Smith Andrew, Li Ming, Becker Sue, Kapur Shitij
Department of Psychology, Neuroscience and Behaviour, McMaster University, Hamilton, Ontario, Canada.
Network. 2006 Mar;17(1):61-84. doi: 10.1080/09548980500361624.
The notion of prediction error has established itself at the heart of formal models of animal learning and current hypotheses of dopamine function. Several interpretations of prediction error have been offered, including the model-free reinforcement learning method known as temporal difference learning (TD), and the important Rescorla-Wagner (RW) learning rule. Here, we present a model-based adaptation of these ideas that provides a good account of empirical data pertaining to dopamine neuron firing patterns and associative learning paradigms such as latent inhibition, Kamin blocking and overshadowing. Our departure from model-free reinforcement learning also offers: 1) a parsimonious distinction between tonic and phasic dopamine functions; 2) a potential generalization of the role of phasic dopamine from valence-dependent "reward" processing to valence-independent "salience" processing; 3) an explanation for the selectivity of certain dopamine manipulations on motivation for distal rewards; and 4) a plausible link between formal notions of prediction error and accounts of disturbances of thought in schizophrenia (in which dopamine dysfunction is strongly implicated). The model distinguishes itself from existing accounts by offering novel predictions pertaining to the firing of dopamine neurons in various untested behavioral scenarios.
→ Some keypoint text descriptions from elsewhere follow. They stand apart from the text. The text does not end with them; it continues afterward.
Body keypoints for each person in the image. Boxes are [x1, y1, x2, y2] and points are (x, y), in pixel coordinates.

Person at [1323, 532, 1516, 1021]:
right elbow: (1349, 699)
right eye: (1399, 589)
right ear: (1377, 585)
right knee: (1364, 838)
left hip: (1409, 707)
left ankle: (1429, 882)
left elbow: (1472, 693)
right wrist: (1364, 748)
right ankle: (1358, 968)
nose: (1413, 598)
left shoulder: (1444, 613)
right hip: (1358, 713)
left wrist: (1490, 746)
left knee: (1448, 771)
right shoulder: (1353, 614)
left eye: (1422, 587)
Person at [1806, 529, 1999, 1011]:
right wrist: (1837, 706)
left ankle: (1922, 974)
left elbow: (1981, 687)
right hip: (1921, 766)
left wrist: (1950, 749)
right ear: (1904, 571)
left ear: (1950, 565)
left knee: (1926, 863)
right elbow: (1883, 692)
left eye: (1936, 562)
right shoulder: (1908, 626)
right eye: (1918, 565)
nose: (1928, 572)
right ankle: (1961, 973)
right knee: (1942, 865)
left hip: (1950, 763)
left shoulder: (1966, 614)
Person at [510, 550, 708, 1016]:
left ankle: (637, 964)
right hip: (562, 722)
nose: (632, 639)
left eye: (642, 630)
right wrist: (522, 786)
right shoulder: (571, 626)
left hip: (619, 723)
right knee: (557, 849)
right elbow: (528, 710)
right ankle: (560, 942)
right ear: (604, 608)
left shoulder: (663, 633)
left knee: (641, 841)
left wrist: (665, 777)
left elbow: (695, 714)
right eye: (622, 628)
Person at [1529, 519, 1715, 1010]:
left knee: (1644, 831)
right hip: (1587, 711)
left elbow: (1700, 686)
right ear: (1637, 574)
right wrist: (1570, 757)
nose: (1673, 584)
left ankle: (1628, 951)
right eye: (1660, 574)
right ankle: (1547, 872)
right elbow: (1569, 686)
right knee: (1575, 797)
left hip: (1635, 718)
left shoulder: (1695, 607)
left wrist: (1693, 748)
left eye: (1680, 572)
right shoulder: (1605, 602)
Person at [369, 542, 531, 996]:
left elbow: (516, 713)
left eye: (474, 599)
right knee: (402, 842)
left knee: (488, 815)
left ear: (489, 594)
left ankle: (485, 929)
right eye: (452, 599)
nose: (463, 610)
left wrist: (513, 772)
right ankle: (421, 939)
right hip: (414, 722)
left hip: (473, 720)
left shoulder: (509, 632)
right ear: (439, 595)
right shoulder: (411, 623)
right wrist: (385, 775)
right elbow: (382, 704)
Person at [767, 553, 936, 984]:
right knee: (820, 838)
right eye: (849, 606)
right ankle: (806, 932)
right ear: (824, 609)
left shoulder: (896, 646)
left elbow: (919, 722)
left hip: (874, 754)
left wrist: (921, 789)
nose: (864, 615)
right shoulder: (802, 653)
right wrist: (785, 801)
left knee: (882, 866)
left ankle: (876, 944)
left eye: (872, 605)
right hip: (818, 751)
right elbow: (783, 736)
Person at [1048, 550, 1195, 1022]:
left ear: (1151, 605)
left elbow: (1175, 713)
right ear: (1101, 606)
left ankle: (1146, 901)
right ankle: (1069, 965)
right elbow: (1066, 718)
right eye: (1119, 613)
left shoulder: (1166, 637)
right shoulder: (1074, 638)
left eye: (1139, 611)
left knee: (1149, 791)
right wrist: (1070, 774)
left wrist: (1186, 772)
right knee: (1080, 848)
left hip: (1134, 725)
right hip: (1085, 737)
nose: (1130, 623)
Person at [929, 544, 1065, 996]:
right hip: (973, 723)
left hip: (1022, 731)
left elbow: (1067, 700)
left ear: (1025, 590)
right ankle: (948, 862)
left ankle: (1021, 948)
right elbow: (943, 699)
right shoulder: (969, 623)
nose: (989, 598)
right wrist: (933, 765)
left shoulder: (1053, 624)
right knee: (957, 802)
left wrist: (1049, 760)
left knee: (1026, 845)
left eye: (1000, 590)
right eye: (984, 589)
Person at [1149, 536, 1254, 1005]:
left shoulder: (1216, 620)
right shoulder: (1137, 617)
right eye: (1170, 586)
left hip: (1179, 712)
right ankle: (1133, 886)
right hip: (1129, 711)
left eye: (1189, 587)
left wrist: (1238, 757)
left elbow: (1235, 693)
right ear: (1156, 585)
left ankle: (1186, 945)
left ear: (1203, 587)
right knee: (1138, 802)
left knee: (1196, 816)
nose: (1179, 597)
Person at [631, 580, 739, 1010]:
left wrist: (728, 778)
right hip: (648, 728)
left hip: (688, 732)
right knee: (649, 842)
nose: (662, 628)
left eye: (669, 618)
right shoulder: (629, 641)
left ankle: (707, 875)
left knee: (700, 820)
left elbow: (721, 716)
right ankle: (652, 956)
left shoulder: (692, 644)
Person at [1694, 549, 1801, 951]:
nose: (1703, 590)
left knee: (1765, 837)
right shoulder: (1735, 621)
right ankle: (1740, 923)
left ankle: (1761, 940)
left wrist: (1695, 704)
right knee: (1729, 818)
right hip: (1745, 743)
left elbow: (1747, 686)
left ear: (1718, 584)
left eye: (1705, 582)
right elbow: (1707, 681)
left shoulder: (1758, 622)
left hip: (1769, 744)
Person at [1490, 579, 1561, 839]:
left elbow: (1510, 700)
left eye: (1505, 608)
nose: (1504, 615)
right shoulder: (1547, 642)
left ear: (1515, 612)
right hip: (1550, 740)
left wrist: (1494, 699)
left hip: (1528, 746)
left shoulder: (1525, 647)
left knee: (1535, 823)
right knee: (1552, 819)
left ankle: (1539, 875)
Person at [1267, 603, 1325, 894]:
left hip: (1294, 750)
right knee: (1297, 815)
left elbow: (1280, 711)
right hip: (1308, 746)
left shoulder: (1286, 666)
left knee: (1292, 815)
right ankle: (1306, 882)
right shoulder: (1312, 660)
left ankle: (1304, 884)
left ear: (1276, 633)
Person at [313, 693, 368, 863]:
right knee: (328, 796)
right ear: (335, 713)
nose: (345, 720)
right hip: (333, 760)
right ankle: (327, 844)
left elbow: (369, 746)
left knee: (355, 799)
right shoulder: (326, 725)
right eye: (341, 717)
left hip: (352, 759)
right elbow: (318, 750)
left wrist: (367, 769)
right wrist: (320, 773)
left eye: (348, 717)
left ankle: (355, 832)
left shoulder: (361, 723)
预测误差的概念已成为动物学习形式模型和当前多巴胺功能假说的核心。人们提出了几种对预测误差的解释,包括被称为时间差分学习(TD)的无模型强化学习方法以及重要的雷斯克拉 - 瓦格纳(RW)学习规则。在此,我们提出了这些观点基于模型的一种改编,它很好地解释了与多巴胺神经元放电模式以及诸如潜伏抑制、卡明阻断和遮蔽等联想学习范式相关的实证数据。我们与无模型强化学习的不同之处还在于:1)对紧张性和相位性多巴胺功能进行了简洁的区分;2)将相位性多巴胺的作用从依赖效价的“奖励”处理潜在地推广到不依赖效价的“显著性”处理;3)解释了某些多巴胺操纵对远期奖励动机的选择性;4)在预测误差的形式概念与精神分裂症思维障碍(其中多巴胺功能障碍有很大关联)的解释之间建立了合理的联系。该模型通过提供与各种未测试行为场景中多巴胺神经元放电有关的新颖预测,使其有别于现有解释。